Two very different recent events raise the same issue. How to confront the temptation to abandon one's principles when one's opponents do so without penalty. And in both cases I think The Atlantic has presented a view worth noting.
One is the attack on Al Quaida in Yemen which ended with the deaths of several civilians and a US soldier. Many on the left are crowing that this was authorized by Trump without proper analysis, and I agree that the sources of his advice were unbalanced in that they failed to combine military analysis with any evident input about the long term radicalization effect of a possible disaster (such as what actually happened).
But in Trump's defense, former Obama defense advisor Andrew Exum writes in Don't Politicize the Failed Yemen Raid:
For the recommendation to have gone forward to the president, the senior leadership of the Department of Defense would have signed off on this operation. And for that to have happened, special operations and regional U.S. commanders would have had to have blessed the planning that went into the operation itself.
The left cannot on the one hand claim Donald Trump is ignorant of military and security affairs, and then on the other hand expect him to second-guess the professional recommendations of his uniformed and civilian military leadership.

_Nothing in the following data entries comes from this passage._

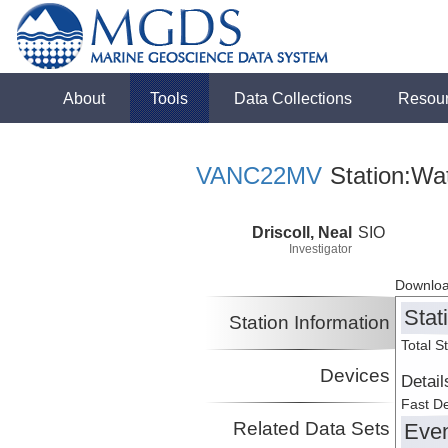
About
Tools
Data Collections
Resou
VANC22MV
Station:Wa
Driscoll, Neal
SIO
Investigator
Downloa
Stat
Station Information
Total S
Devices
Detail
Fast D
Related Data Sets
Eve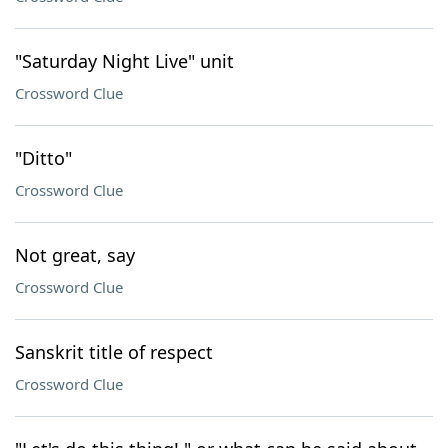
"Saturday Night Live" unit
Crossword Clue
"Ditto"
Crossword Clue
Not great, say
Crossword Clue
Sanskrit title of respect
Crossword Clue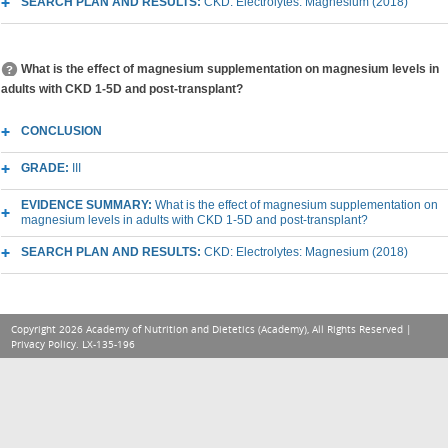
SEARCH PLAN AND RESULTS:
CKD: Electrolytes: Magnesium (2018)
What is the effect of magnesium supplementation on magnesium levels in
adults with CKD 1-5D and post-transplant?
CONCLUSION
GRADE:
III
EVIDENCE SUMMARY:
What is the effect of magnesium supplementation on
magnesium levels in adults with CKD 1-5D and post-transplant?
SEARCH PLAN AND RESULTS:
CKD: Electrolytes: Magnesium (2018)
Copyright 2026 Academy of Nutrition and Dietetics (Academy), All Rights Reserved |
Privacy Policy
. LX-135-196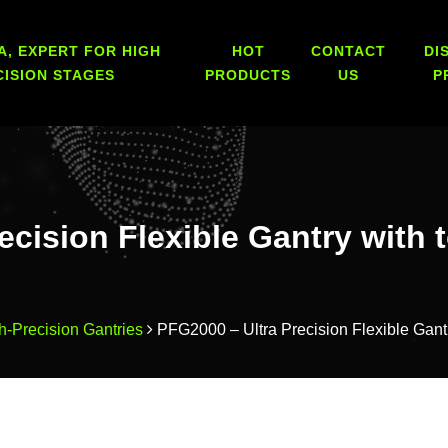
A, EXPERT FOR HIGH
HOT
CONTACT
DI
CISION STAGES
PRODUCTS
US
P
ecision Flexible Gantry with 
h-Precision Gantries
PFG2000 – Ultra Precision Flexible Gant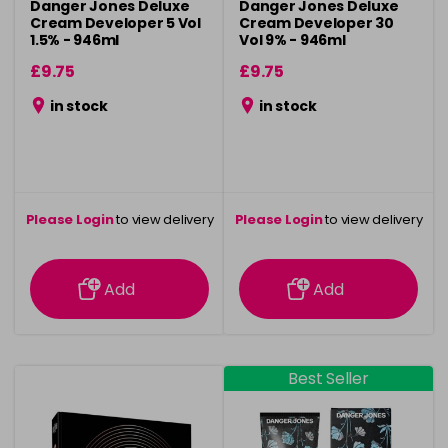
Danger Jones Deluxe
Danger Jones Deluxe
Cream Developer 5 Vol
Cream Developer 30
1.5% - 946ml
Vol 9% - 946ml
£9.75
£9.75
in stock
in stock
Please Login
to view delivery
Please Login
to view delivery
information
information
Add
Add
Best Seller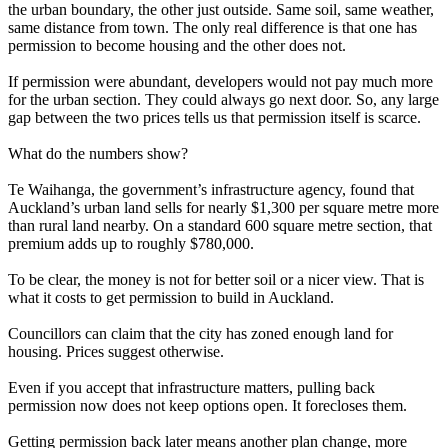
the urban boundary, the other just outside. Same soil, same weather,
same distance from town. The only real difference is that one has
permission to become housing and the other does not.
If permission were abundant, developers would not pay much more
for the urban section. They could always go next door. So, any large
gap between the two prices tells us that permission itself is scarce.
What do the numbers show?
Te Waihanga, the government’s infrastructure agency, found that
Auckland’s urban land sells for nearly $1,300 per square metre more
than rural land nearby. On a standard 600 square metre section, that
premium adds up to roughly $780,000.
To be clear, the money is not for better soil or a nicer view. That is
what it costs to get permission to build in Auckland.
Councillors can claim that the city has zoned enough land for
housing. Prices suggest otherwise.
Even if you accept that infrastructure matters, pulling back
permission now does not keep options open. It forecloses them.
Getting permission back later means another plan change, more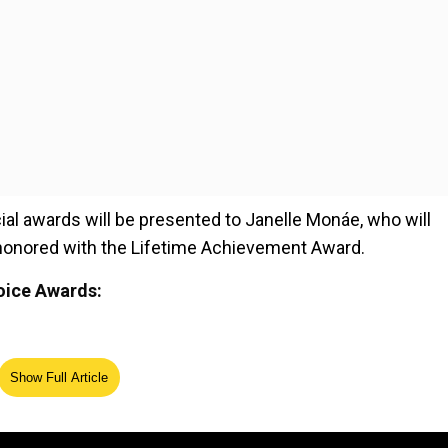
al awards will be presented to Janelle Monáe, who will
e honored with the Lifetime Achievement Award.
hoice Awards:
Show Full Article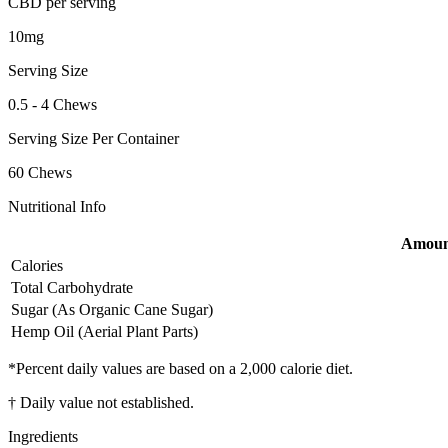
CBD per serving
10mg
Serving Size
0.5 - 4 Chews
Serving Size Per Container
60 Chews
Nutritional Info
Amount
Calories
Total Carbohydrate
Sugar (As Organic Cane Sugar)
Hemp Oil (Aerial Plant Parts)
*Percent daily values are based on a 2,000 calorie diet.
† Daily value not established.
Ingredients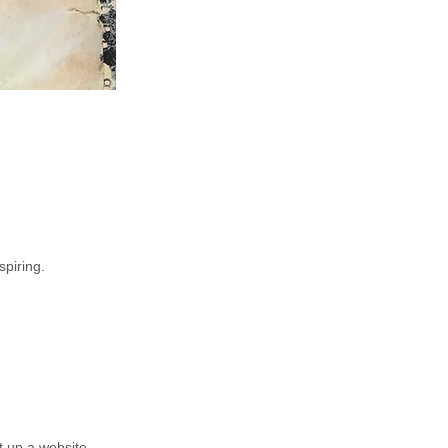
spiring.
t up a website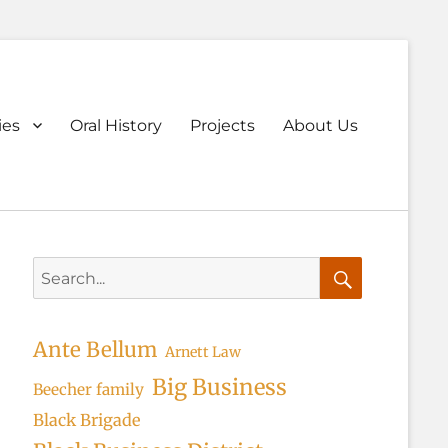
ary
ies
Oral History
Projects
About Us
u
Search
for:
Search
Ante Bellum
Arnett Law
Big Business
Beecher family
Black Brigade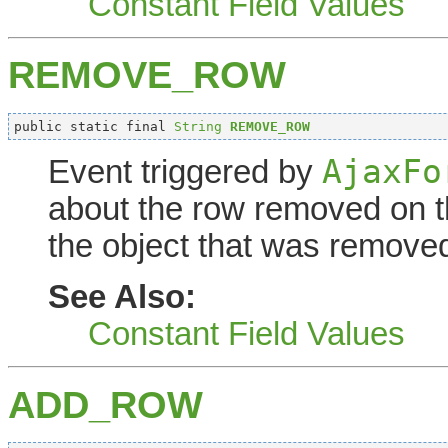
Constant Field Values
REMOVE_ROW
public static final 
String
REMOVE_ROW
AjaxFo
Event triggered by
about the row removed on th
the object that was remove
See Also:
Constant Field Values
ADD_ROW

I don't agree with Exum that non-military input is properly left out of decisions like this - though perhaps not to the extent of items as trivial as "debating whether or not it made sense to move three helicopters" (and the role of Benghazi nonsense in prompting that level of overdue diligence is worth noting). The temptation to exploit this event in the same dishonest way that the right did with Benghazi is clearly irresistible to some on the left - especially since that sleazy tactic was so spectacularly successful. But it really should be avoided. It's hard to take the high road when the low one is seen to work, but in the end winning without integrity is just another way of losing.
The other item is Peter Beinart's piece on how Milo Yiannopoulos Tested Progressives—and They Failed .
...when Trump’s opponents use the danger he and his supporters pose to restrict basic freedoms, there’s a problem.
Which is what happened earlier this week at the University of California, Berkeley, when a violent protest prevented Milo Yiannopoulos, a Breitbart News writer who has made his name by viciously mocking women, trans people, and African Americans, from speaking on campus.
With or without violence, the de-platforming was probably misguided although the protest itself was not. Let us rather all hear the trash with which the young Republicans want to be identified - and not provide any excuses for them to play the martyr or for those who wish to de-platform other views that we may share but which they declare offensive.
Update(Feb3):But . like Robert Reich, I wouldn't "bet against" a suggestion that the violent protesters who closed down the Yiannopoulos event were right wing provocateurs rather than real left wing opponents.